**Work instructions:** Write the entries out exactly. Any images they hold stay out of the copy.

------------------------------------------------------------------------

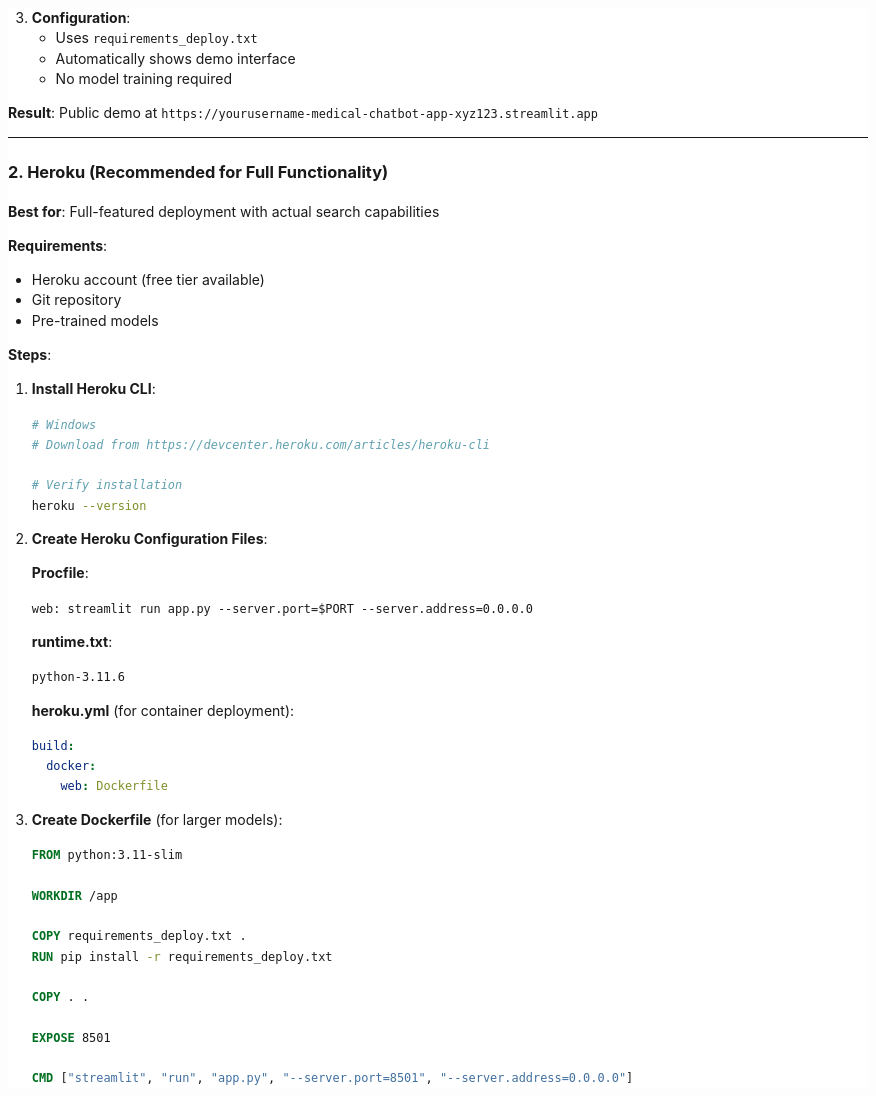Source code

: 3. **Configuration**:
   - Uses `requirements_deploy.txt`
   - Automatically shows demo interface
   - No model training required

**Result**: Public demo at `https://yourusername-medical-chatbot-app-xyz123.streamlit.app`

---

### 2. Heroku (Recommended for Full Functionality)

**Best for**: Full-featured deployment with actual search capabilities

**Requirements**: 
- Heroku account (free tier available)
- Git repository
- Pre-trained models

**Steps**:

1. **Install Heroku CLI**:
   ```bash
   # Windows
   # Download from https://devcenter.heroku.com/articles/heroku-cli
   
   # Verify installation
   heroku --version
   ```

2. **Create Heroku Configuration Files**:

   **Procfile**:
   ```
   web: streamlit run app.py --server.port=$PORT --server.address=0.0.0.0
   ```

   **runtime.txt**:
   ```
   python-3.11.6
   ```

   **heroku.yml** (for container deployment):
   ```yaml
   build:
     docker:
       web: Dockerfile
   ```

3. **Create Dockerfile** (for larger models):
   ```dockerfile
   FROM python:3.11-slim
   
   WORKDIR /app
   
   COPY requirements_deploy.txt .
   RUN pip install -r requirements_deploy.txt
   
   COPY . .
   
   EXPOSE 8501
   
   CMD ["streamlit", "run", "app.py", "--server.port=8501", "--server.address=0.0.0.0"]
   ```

------------------------------------------------------------------------

**Task result:**
Source code

: 3. **Configuration**:
   - Uses `requirements_deploy.txt`
   - Automatically shows demo interface
   - No model training required

**Result**: Public demo at `https://yourusername-medical-chatbot-app-xyz123.streamlit.app`

---

### 2. Heroku (Recommended for Full Functionality)

**Best for**: Full-featured deployment with actual search capabilities

**Requirements**: 
- Heroku account (free tier available)
- Git repository
- Pre-trained models

**Steps**:

1. **Install Heroku CLI**:
   ```bash
   # Windows
   # Download from https://devcenter.heroku.com/articles/heroku-cli
   
   # Verify installation
   heroku --version
   ```

2. **Create Heroku Configuration Files**:

   **Procfile**:
   ```
   web: streamlit run app.py --server.port=$PORT --server.address=0.0.0.0
   ```

   **runtime.txt**:
   ```
   python-3.11.6
   ```

   **heroku.yml** (for container deployment):
   ```yaml
   build:
     docker:
       web: Dockerfile
   ```

3. **Create Dockerfile** (for larger models):
   ```dockerfile
   FROM python:3.11-slim
   
   WORKDIR /app
   
   COPY requirements_deploy.txt .
   RUN pip install -r requirements_deploy.txt
   
   COPY . .
   
   EXPOSE 8501
   
   CMD ["streamlit", "run", "app.py", "--server.port=8501", "--server.address=0.0.0.0"]
   ```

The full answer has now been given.